BEGIN Excerpted passage
# Visible illumination in daylight



## davidclayton (Aug 8, 2008)

Are there some colours of light that are more visible in daylight than others?
For example, if I was outside during the day and I illuminated several LEDs of the same brightness, but each had a different colour, which one would be the most visible?

(I'm a newbie, so go easy :mecry


----------



## coolwaters (Aug 8, 2008)

dont think theres anything stronger then the giant ball of fire in the sky...

you can try blue light. our sun emits lots of red and green rays. or was it balanced?


----------



## TorchBoy (Aug 14, 2008)

davidclayton said:


> if I was outside during the day and I illuminated several LEDs of the same brightness, but each had a different colour, which one would be the most visible?


Um... if the LEDs aren't in a forest, and there _is_ someone there to see how bright they are, the one that was flashing.

:welcome:


----------



## Oznog (Aug 14, 2008)

Lumens is a scale adjusted for the human eye's response. Invisible infrared and ultraviolet have 0 lumens regardless of power for example. The human eye responds strongest to green, producing the greatest visibility per mw of light.

So for 50 lumes of red, green, or blue they should all be similarly "visible" in theory at least. However, you'll find green LEDs produce more lumens per device. That's largely because the optical power in mw is similar yet the human eye response factor scores green at more lumens per mw.


----------



## TorchBoy (Aug 15, 2008)

And yet the green LEDs are (when I last heard) still lagging behind the others in efficiency.


----------



## Ken_McE (Aug 15, 2008)

It's an interesting question. I don't think that any one color has a natural advantage, I think it would vary with the situation. A color that tended to match its background should be less noticable, one that contrasted more noticable.


----------
END Excerpted passage
» **Activity A**: Rename "knee" to "kneecap" in the records, in the lines from the one holding "left shoulder: (87, 70, 31)" through the end of the records, inclusive, and give those lines again with nothing else changed.
The forum thread and the records that follow it come from separate sources.
BEGIN Data provided
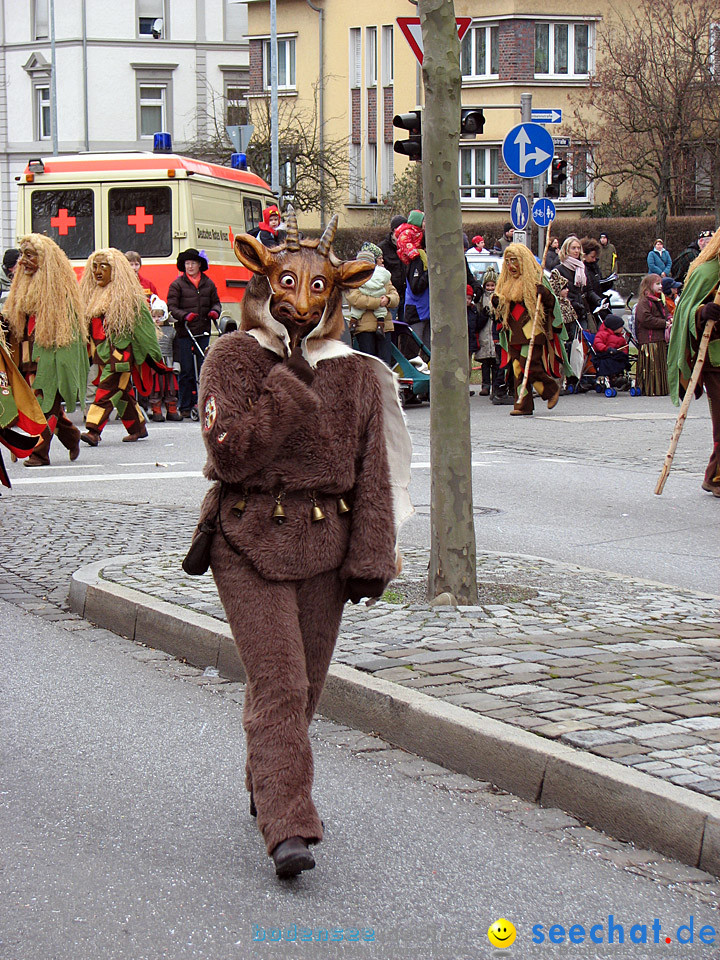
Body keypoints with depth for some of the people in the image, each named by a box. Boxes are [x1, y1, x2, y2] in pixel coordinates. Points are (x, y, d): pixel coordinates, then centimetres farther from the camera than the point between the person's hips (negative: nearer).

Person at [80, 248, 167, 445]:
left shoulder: (127, 295, -7)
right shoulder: (92, 294, 13)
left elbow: (142, 324, -6)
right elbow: (87, 325, 21)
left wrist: (152, 354, -6)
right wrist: (90, 350, 14)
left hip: (120, 352, -7)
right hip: (102, 353, 7)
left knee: (107, 391, -14)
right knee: (122, 392, 13)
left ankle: (94, 431, -20)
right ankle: (137, 427, 25)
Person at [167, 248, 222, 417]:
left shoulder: (208, 283, 12)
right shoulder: (177, 284, 1)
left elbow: (216, 302, 18)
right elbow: (172, 307, -4)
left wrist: (215, 311, -6)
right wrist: (185, 315, -21)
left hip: (203, 333, 3)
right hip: (184, 333, -3)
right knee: (187, 371, 0)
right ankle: (186, 407, 6)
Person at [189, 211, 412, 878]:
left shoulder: (356, 373, 8)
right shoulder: (234, 357, -1)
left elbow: (372, 469, 8)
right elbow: (228, 453, -13)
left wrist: (370, 557, 2)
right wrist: (288, 390, -18)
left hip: (325, 543, 4)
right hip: (250, 541, -4)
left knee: (305, 683, 11)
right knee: (278, 683, -12)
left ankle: (267, 790, 33)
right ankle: (289, 827, -16)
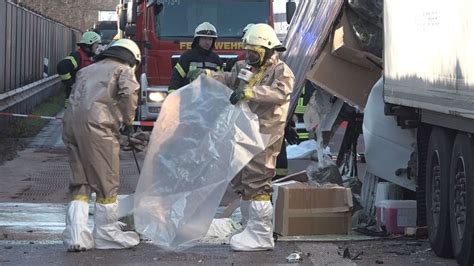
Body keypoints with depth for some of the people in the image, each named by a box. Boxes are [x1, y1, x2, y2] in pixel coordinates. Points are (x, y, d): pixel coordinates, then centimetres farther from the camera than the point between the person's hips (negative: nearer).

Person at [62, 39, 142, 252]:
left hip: (71, 122, 6)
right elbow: (129, 92, -9)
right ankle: (106, 234, 12)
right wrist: (128, 120, 4)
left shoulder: (87, 70, 31)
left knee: (80, 182, 12)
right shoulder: (123, 70, 12)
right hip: (97, 125, -6)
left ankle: (75, 235, 3)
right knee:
END Data provided
» **Activity B**:
Answer these questions about the forum thread on light visibility in daylight:
(i) On what date did davidclayton post the opening question?
(ii) According to Oznog, to which color does the human eye respond most strongly?
(iii) What did TorchBoy say green LEDs were still lagging behind the others in?

» **Task output A**:
left shoulder: (87, 70, 31)
left kneecap: (80, 182, 12)
right shoulder: (123, 70, 12)
right hip: (97, 125, -6)
left ankle: (75, 235, 3)
right kneecap:

» **Task output B**:
(i) Aug 8, 2008
(ii) Green
(iii) Efficiency